The difference between “regular” ethics and data ethics is that algorithms scale really easily. Thus, seemingly small decisions can have wide-ranging impact.
Calvin on Ethics
No ethical [computation] under capitalism
Usage of data | computing is ethicial iff it challenges rather than strengthens existing power relations.
Vocabulary
ML Terms
Definition of ML: using data to find a function that minimizes prediction error.
Features
Variables
Outcome variable
Regression
RMSE
Classification
Confusion matrix
Split Samples
Features
Definition: Individual measurable properties or attributes of data.
Example: Age, income, and education level in a dataset predicting loan approval.
Variables
Definition: Data points that can change and impact predictions.
Example: Independent variables like weather, and dependent variables like crop yield.
Outcome Variable
Definition: The target or dependent variable the model predicts.

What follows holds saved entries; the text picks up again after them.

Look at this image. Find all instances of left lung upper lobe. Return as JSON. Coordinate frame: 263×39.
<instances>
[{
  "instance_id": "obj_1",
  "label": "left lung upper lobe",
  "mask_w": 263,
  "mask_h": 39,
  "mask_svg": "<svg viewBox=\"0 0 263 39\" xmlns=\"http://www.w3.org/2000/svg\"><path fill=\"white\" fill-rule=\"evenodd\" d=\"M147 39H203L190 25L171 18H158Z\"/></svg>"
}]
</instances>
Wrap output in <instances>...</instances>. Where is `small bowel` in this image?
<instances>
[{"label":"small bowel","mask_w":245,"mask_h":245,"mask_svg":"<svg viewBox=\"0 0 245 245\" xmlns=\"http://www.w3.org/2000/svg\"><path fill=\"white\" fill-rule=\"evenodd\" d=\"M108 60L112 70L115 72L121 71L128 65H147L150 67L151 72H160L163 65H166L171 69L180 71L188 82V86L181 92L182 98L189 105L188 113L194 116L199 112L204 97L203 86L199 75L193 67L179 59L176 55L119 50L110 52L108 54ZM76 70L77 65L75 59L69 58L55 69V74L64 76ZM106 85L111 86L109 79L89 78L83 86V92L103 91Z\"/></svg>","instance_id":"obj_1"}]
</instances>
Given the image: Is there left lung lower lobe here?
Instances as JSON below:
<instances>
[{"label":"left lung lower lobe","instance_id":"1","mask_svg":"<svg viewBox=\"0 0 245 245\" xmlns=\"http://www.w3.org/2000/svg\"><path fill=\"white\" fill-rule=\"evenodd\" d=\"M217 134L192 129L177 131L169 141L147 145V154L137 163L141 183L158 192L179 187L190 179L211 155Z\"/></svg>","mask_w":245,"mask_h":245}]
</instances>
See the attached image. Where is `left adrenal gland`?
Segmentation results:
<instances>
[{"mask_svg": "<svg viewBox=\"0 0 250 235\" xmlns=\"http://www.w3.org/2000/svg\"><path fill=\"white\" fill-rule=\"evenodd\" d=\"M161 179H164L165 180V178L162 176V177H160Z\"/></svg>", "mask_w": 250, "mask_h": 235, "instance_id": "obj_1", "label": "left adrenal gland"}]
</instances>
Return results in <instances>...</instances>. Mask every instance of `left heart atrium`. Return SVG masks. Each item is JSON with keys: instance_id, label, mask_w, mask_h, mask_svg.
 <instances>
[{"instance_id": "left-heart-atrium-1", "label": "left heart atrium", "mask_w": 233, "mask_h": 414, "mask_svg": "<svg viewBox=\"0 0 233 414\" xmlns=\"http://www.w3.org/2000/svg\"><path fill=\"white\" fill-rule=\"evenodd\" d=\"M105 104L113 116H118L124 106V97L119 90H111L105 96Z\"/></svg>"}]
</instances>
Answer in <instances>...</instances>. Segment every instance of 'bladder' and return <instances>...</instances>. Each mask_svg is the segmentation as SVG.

Example: Predicting “passed” or “failed” for a student’s exam result.
Features vs. Variables
Features: Inputs to the model, often selected or engineered from raw data.
Example: “Average monthly income” derived from raw transaction data.
Variables: Broader term encompassing both inputs (independent) and outputs (dependent).
Example: “House price” (dependent variable) depends on features like size and location.
Regression
Definition: Statistical method to model the relationship between variables.
Example: Linear regression predicts house prices based on size and location.
RMSE (Root Mean Square Error)
Definition: A metric to measure prediction accuracy by averaging squared errors.
Example: Lower RMSE in predicting drug response indicates a better model fit.
Classification
Definition: Task of predicting discrete categories or labels.
Example: Classifying emails as “spam” or “not spam.”
Confusion Matrix
Definition: A table showing model performance in classification tasks.
Example: Matrix rows show true values; columns show predicted outcomes.
Split Samples
Definition: Dividing data into training and testing subsets for validation.
Example: 80% training, 20% testing ensures unbiased model evaluation.